Update: just announced on AWS re:Invent 2018 - Blue/Green deployment support for ECS. This new functionality may facilitate your ECS Service releases without having to build a complete environment every time.

Hope that helps :)

  • This is the second AWS question in the last month or so you've answered in depth. I owe you a beer or coffee of some sort - feel free to send over a BTC/ETH/LTC address. Seriously, thank you for the insight, it is very appreciated. I think that the ECS route describes a good concept of what I'm after.
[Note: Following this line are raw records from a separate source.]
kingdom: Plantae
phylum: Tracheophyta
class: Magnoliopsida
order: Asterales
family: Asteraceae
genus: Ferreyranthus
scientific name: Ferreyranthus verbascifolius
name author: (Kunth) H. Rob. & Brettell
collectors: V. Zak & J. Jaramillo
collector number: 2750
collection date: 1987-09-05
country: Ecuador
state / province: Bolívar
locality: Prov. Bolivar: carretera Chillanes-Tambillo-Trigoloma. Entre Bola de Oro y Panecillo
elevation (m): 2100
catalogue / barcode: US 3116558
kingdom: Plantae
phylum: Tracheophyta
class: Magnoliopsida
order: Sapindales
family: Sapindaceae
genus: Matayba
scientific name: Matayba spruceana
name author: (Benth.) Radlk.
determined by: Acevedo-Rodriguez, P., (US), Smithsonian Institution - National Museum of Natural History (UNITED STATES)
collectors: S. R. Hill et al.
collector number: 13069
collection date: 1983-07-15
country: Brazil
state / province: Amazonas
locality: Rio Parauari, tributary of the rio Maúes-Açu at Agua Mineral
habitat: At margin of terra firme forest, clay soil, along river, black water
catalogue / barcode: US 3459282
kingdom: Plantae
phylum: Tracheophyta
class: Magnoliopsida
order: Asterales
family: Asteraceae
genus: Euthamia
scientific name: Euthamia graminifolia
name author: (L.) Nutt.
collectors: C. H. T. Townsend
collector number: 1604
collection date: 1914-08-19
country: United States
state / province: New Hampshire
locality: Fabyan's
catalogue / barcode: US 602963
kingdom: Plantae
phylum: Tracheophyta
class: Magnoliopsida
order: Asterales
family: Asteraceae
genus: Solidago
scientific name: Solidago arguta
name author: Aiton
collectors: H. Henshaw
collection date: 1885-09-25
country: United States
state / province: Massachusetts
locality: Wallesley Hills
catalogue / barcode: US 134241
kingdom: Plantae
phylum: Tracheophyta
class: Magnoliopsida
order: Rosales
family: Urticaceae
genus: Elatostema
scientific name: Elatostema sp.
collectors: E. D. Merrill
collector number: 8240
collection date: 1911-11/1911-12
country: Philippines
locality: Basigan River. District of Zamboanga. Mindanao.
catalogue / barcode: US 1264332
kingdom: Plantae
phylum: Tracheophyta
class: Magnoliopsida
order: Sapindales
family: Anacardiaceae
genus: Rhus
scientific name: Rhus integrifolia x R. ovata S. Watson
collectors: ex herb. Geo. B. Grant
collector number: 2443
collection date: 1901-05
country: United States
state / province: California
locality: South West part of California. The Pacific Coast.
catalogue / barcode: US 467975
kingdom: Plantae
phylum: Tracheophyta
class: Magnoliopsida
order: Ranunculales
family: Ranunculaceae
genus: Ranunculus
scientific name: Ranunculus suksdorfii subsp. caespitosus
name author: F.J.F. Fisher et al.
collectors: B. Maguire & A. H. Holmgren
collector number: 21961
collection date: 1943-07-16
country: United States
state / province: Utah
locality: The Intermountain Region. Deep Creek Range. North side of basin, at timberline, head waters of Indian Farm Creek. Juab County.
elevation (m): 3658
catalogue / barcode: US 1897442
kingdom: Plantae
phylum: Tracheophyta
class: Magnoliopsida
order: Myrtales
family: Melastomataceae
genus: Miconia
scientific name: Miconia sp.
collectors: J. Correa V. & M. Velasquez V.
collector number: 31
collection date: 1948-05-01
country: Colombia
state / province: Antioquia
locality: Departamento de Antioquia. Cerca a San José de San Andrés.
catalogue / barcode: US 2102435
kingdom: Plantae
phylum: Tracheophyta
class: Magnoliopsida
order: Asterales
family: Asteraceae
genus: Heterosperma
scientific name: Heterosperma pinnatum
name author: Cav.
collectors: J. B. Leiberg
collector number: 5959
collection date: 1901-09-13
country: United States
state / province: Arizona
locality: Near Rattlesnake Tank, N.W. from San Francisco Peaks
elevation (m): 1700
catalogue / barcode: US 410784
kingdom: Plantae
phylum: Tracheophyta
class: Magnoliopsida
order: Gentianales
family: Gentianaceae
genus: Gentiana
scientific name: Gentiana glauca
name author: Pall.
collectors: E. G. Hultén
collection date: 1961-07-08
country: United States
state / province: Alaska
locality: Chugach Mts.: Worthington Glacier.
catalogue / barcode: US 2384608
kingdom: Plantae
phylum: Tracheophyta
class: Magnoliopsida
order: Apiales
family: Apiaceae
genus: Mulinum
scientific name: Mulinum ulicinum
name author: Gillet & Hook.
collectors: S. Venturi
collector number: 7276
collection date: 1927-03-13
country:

Blue-Green sounds nice but I think it's overkill for what I'm looking to achieve, I have other services that need to persist when I update my stack as mentioned, and that adds another layer of unnecessary complexity. Thanks MLu! - Cheers, Dominic. Nov 30, 2018 at 18:51
  • 1
    @domdambrogia no worries I'm glad I could help! Simply upvote and eventually accept my answers here on SF, that's a good enough "thank you" :) I'm working towards earning a silver badge for amazon-web-services tag so every upvote helps ;) BTW I have updated the answer with a link to just announced functionality for ECS Blue/Green deployments.